### Instruction
Beneath this instruction is a listing. Transcribe from it only the stretch from the line with "Быканов С.: 4 -> 9" through the line with "MEANGAM, 15: 45.026 -> 45.009", both end lines included, exactly as written.

### Data extracts

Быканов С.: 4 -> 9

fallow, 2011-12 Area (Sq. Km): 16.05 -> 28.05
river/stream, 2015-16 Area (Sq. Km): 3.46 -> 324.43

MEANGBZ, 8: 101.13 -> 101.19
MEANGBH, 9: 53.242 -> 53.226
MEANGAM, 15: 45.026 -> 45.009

* * *

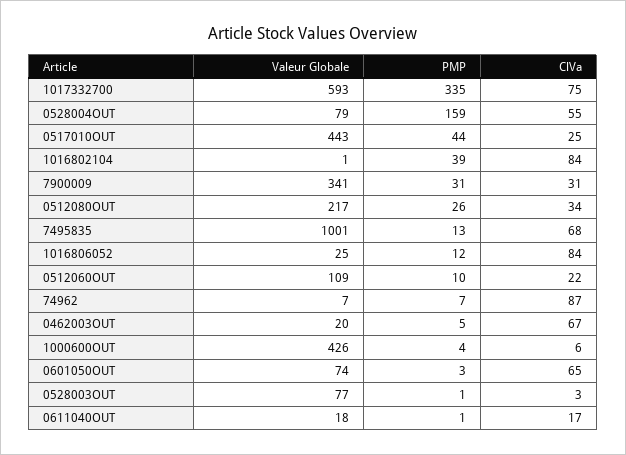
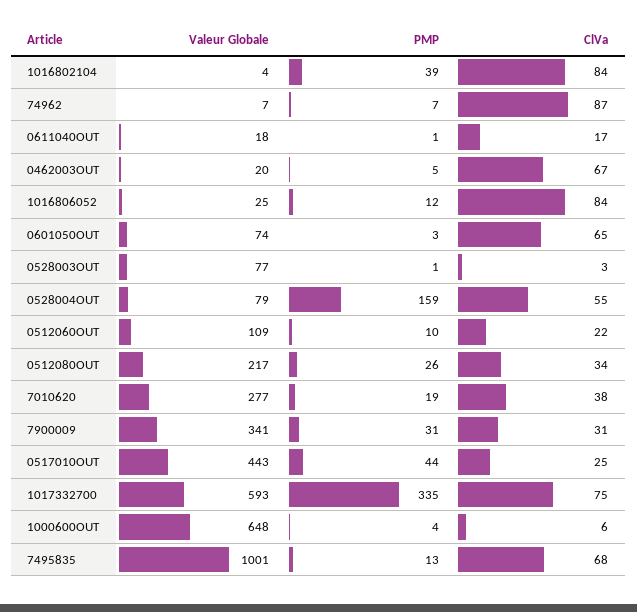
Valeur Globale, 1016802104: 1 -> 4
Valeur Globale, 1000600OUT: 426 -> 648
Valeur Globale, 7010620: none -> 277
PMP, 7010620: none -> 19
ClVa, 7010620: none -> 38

--

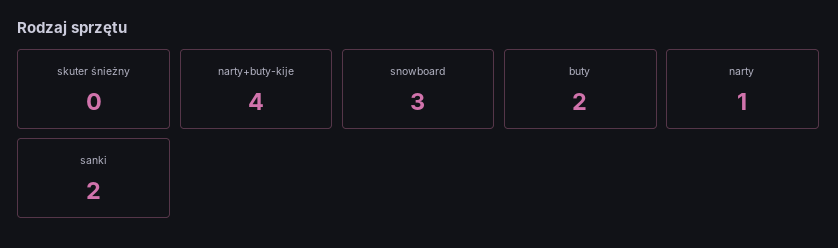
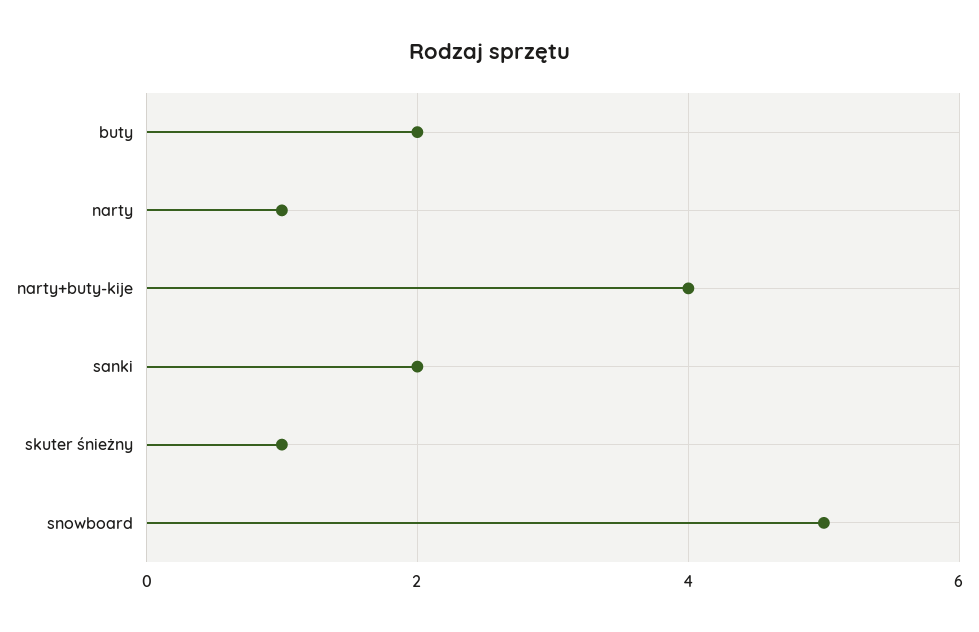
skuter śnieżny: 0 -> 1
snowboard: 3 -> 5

### Response
Быканов С.: 4 -> 9

fallow, 2011-12 Area (Sq. Km): 16.05 -> 28.05
river/stream, 2015-16 Area (Sq. Km): 3.46 -> 324.43

MEANGBZ, 8: 101.13 -> 101.19
MEANGBH, 9: 53.242 -> 53.226
MEANGAM, 15: 45.026 -> 45.009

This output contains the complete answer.